BBC One’s pilot for the police comedy drama Walter seems to have come from the same place, but by way of committee.
It’s on record that we at CultBox are big fans of Adrian Dunbar, especially as the world-weary put-upon copper Hastings in Line of Duty. In Walter he’s…put-upon world-weary copper DI Walter Gambon, a detective so bland that it’s a wonder his co-workers can remember him. He’s struggling through a script where the targets for humour are soft (take that fat people and foreigners!) and any drama is undermined by creaky British sarcasm and dick jokes.

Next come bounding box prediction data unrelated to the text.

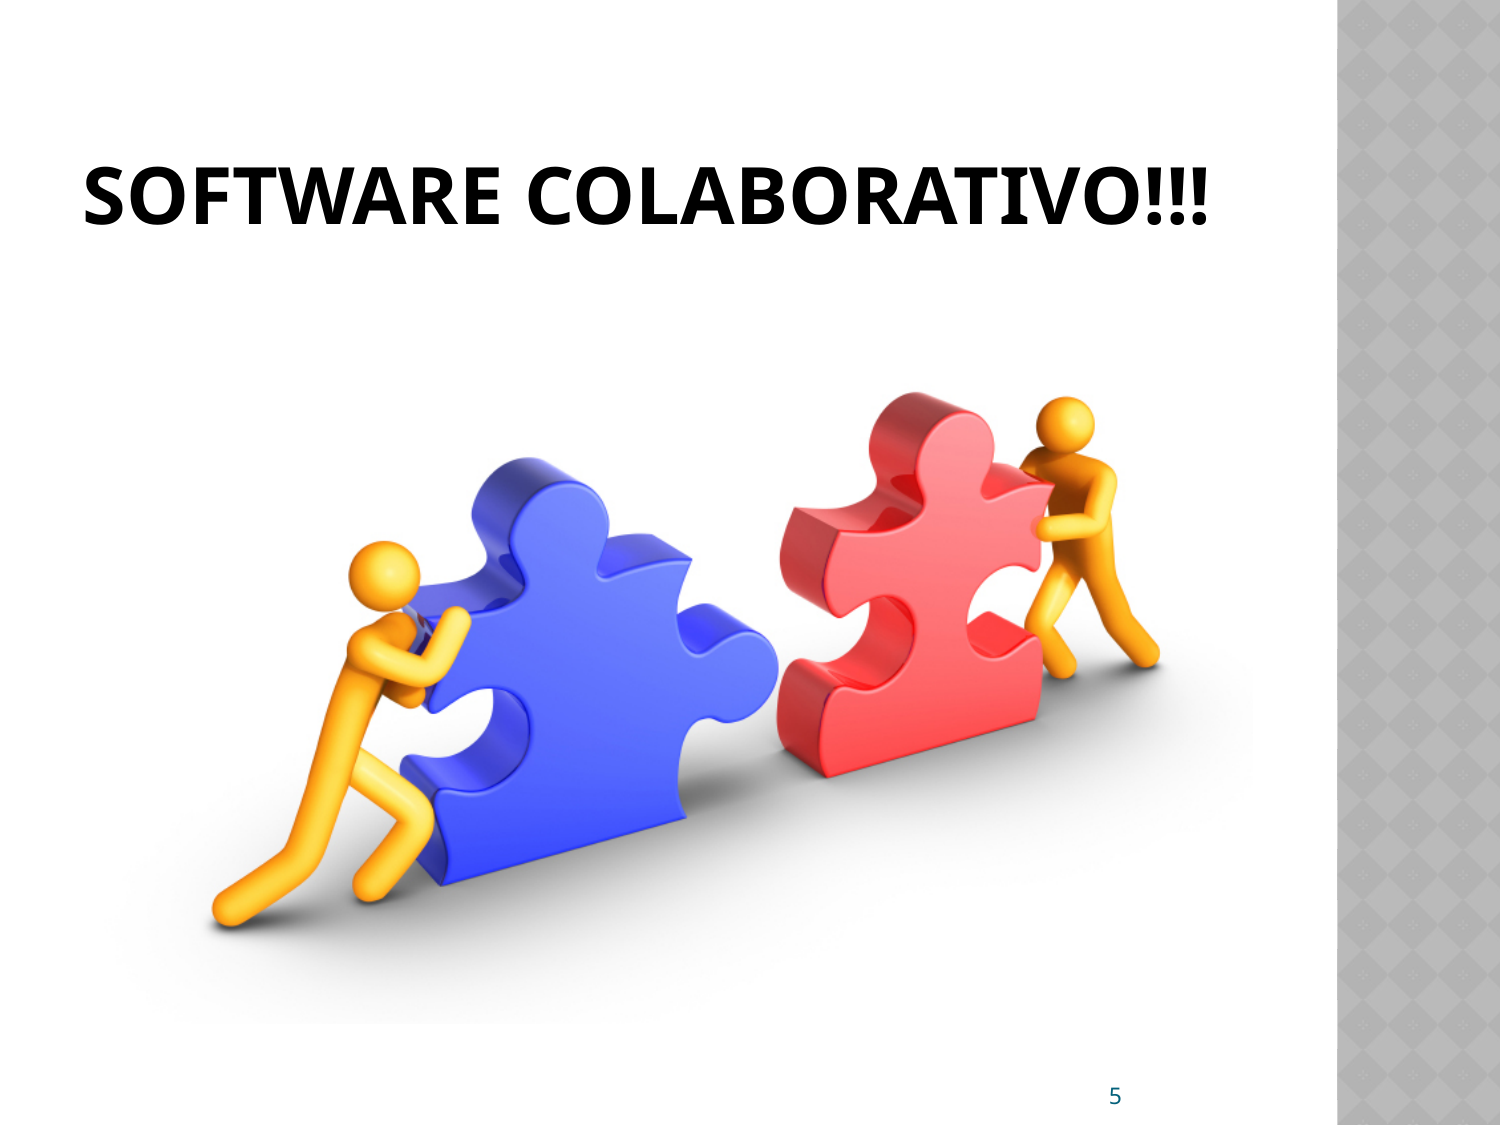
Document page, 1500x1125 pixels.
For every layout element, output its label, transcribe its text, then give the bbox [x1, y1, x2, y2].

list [84, 299, 1254, 1024]
title Software Colaborativo!!! [75, 52, 1263, 240]
slide_number 5 [1025, 1075, 1122, 1113]
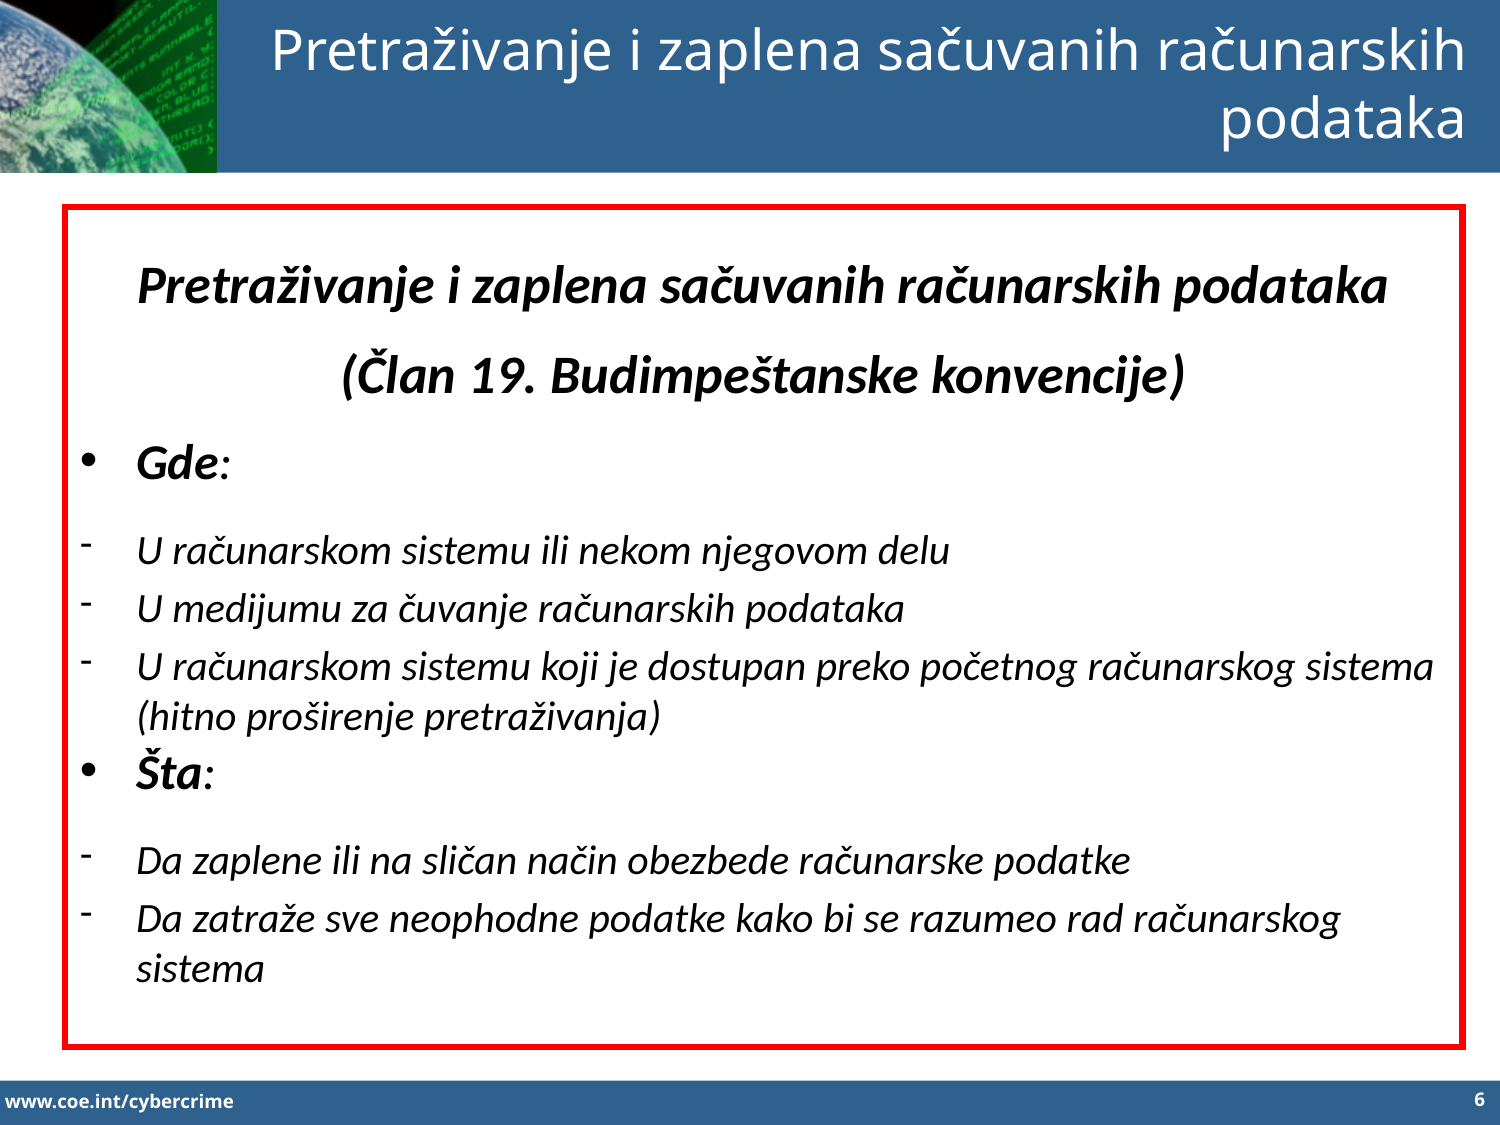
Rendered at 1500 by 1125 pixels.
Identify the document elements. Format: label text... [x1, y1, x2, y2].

picture [0, 0, 217, 173]
text_box Pretraživanje i zaplena sačuvanih računarskih podataka [230, 7, 1483, 157]
text_box Pretraživanje i zaplena sačuvanih računarskih podataka (Član 19. Budimpeštanske konvencije) Gde: U računarskom sistemu ili nekom njegovom delu U medijumu za čuvanje računarskih podataka U računarskom sistemu koji je dostupan preko početnog računarskog sistema (hitno proširenje pretraživanja) Šta: Da zaplene ili na sličan način obezbede računarske podatke Da zatraže sve neophodne podatke kako bi se razumeo rad računarskog sistema [64, 206, 1463, 1047]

It’s not Dunbar’s fault, though comedy is not his forte. It’s creator Ruby Solomon’s script. Walter’s a character built of cliches and disinterest. He’s an ‘old-fashioned’ cop. The kind that’s been ‘old-fashioned’ for half a century now. So old-fashioned he uses a Sainsbury’s slogan that hasn’t been used since 1991 as a punch-line. He’s got a precocious daughter who sounds like a cream tea brought to life. He owns a dog and is near-brankrupt because he owes money to his backstory. Presumably the pilot didn’t have the budget to include a drinking problem.

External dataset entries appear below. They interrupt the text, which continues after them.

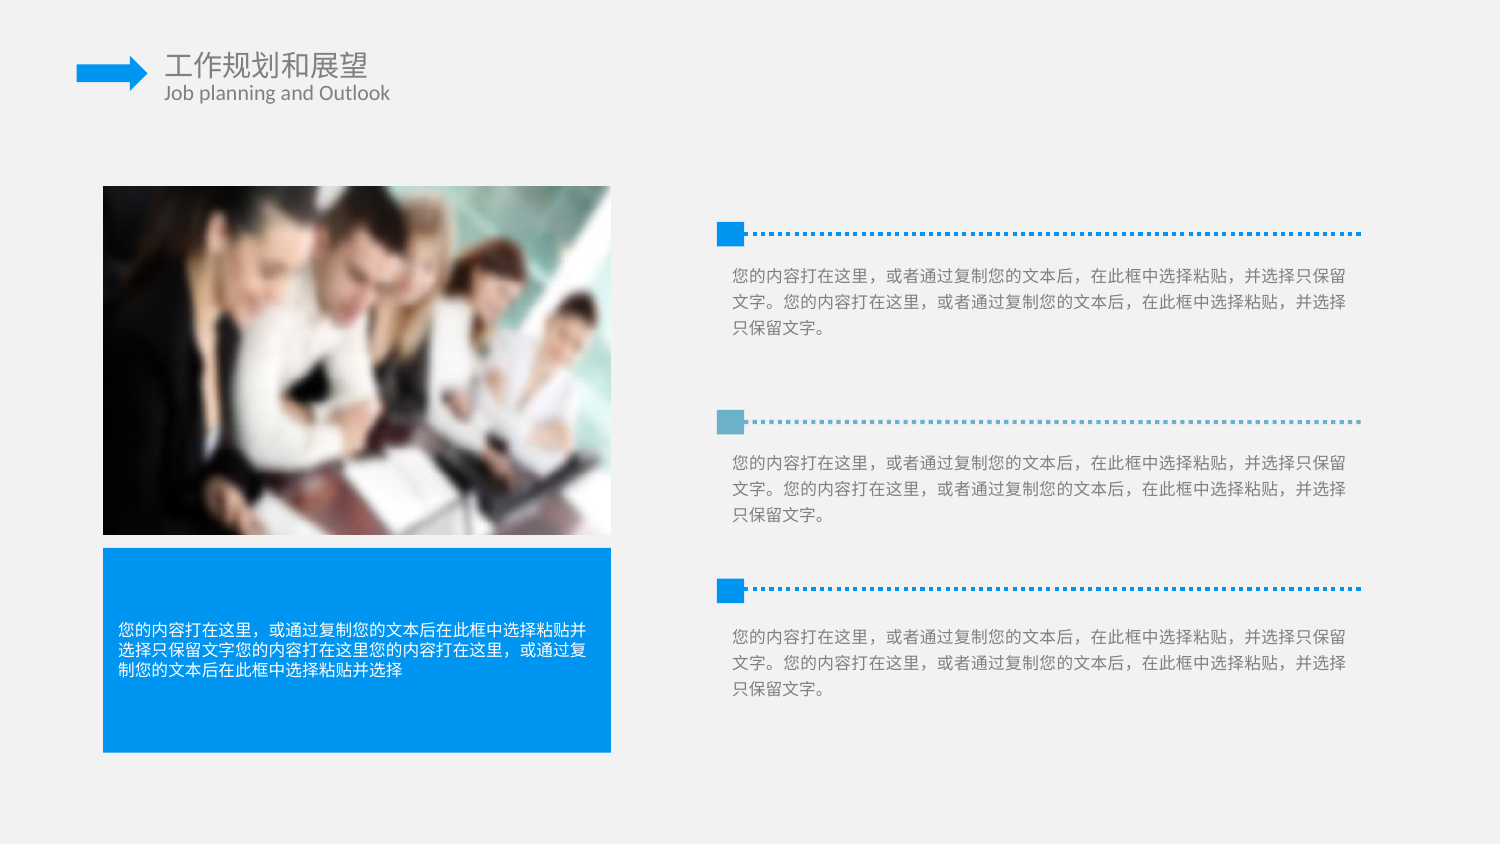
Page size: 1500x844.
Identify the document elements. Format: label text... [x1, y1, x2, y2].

text_box 您的内容打在这里，或者通过复制您的文本后，在此框中选择粘贴，并选择只保留文字。您的内容打在这里，或者通过复制您的文本后，在此框中选择粘贴，并选择只保留文字。 [716, 613, 1363, 733]
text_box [716, 409, 1363, 435]
text_box 您的内容打在这里，或通过复制您的文本后在此框中选择粘贴并选择只保留文字您的内容打在这里您的内容打在这里，或通过复制您的文本后在此框中选择粘贴并选择 [101, 546, 613, 755]
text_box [716, 578, 1363, 604]
picture [102, 186, 612, 535]
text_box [716, 221, 1363, 247]
text_box 您的内容打在这里，或者通过复制您的文本后，在此框中选择粘贴，并选择只保留文字。您的内容打在这里，或者通过复制您的文本后，在此框中选择粘贴，并选择只保留文字。 [716, 442, 1363, 559]
text_box 您的内容打在这里，或者通过复制您的文本后，在此框中选择粘贴，并选择只保留文字。您的内容打在这里，或者通过复制您的文本后，在此框中选择粘贴，并选择只保留文字。 [716, 254, 1363, 372]
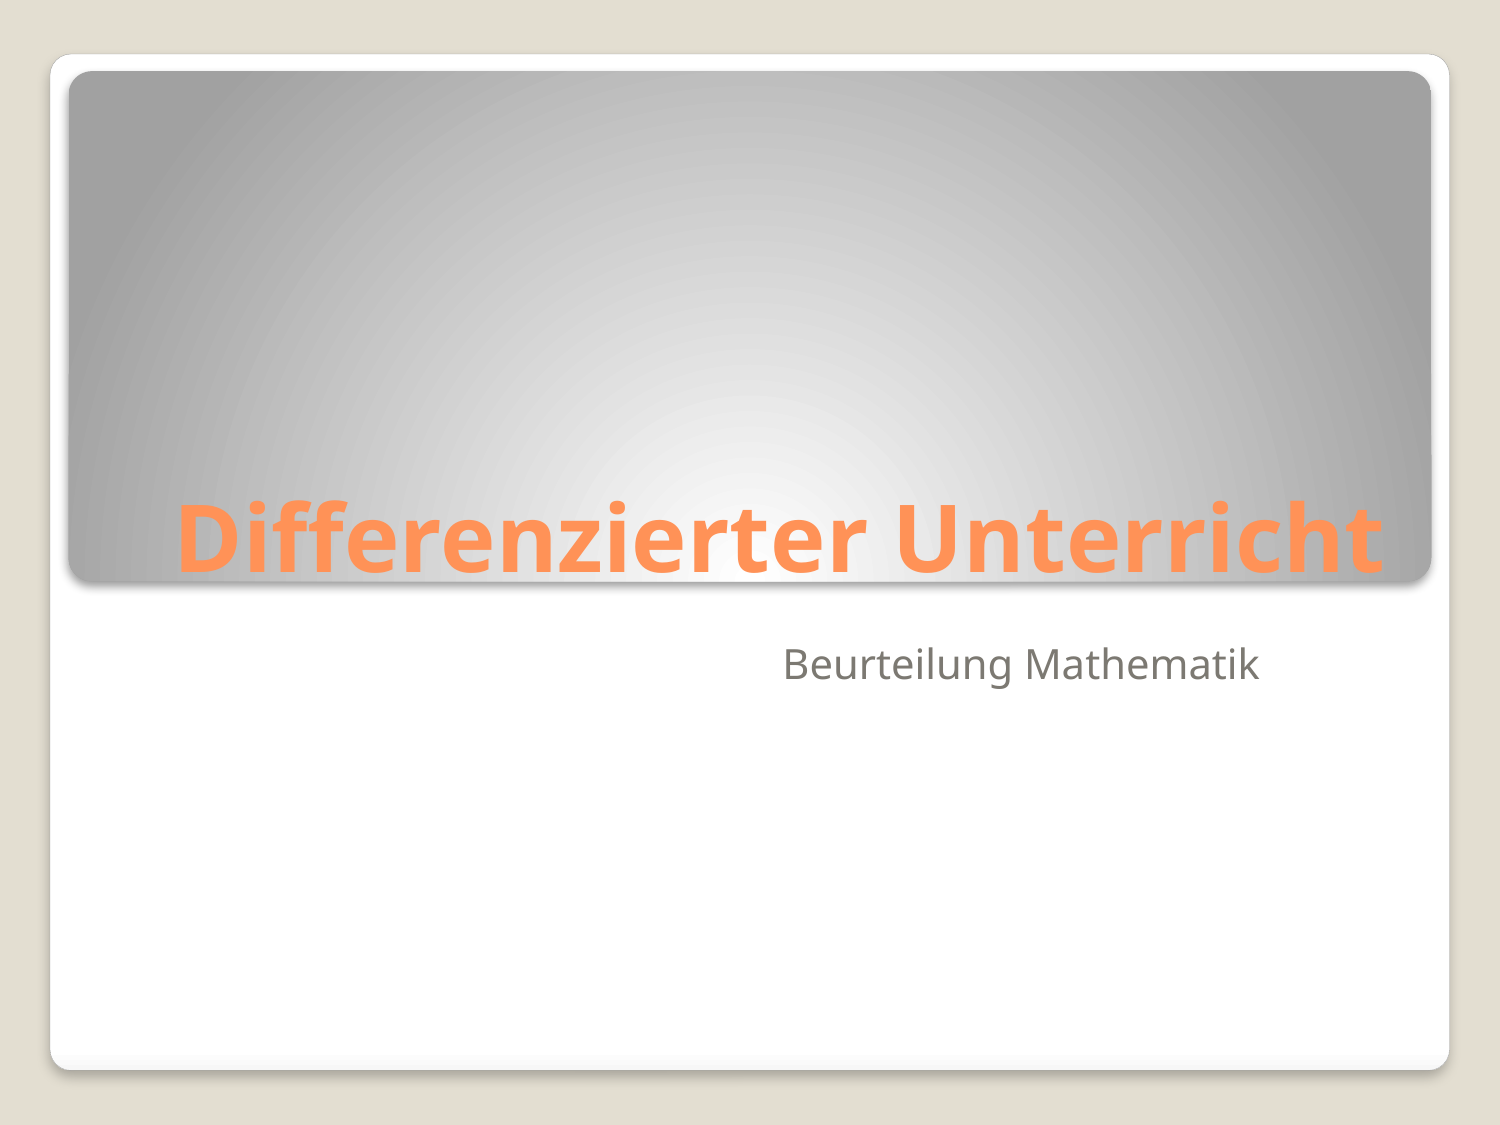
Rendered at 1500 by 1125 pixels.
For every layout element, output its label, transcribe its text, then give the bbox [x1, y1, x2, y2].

title Differenzierter Unterricht [118, 298, 1394, 599]
subtitle Beurteilung Mathematik [225, 637, 1275, 764]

As much a cut-out cop as Walter is, his co-workers are tissue-paper folk made to dress his world. Utopia‘s Alexandra Roach, again a terrific actor that we love to see, is wasted as ‘Welsh Detective with Mother issues’. Kayvan Novak wanders around with nothing to do but play on a GameBoy, a terrible waste of both comic talent and a GameBoy.

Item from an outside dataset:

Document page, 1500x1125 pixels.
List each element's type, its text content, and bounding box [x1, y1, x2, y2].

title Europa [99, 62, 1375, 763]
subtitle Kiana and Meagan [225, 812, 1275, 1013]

As Vexed – the Beeb’s previous stab at making cops juggle perps, pathos, and bathos – showed, British comedy-drama usually falls between the two stools of comedy and drama. It’s lucky to wobble on one. Rarely does a show manage to plant a steady foot on both. Walter faceplants unspectacularly between the LOLs and the #seriousface with a dull thud, never troubling either.
It’s difficult not to slip into hyperbole describing Walter. It’s neither funny nor dramatic, oddly-paced and weighted by exposition. It’s worn out. Boring. Mind-beige. “Do you think I’m old school?” Walter asks his colleague. “No, just old,” she replies. And that attempt at repartee is the best exchange in an hour. An hour.
As this is an out-of-the-blue pilot dumped in August, it’ll likely never make it to full series. You won’t need DI Walter Gambon – or Swallow – to solve the mystery of why.
Airs at 9pm on Friday 8 August 2014 on BBC One.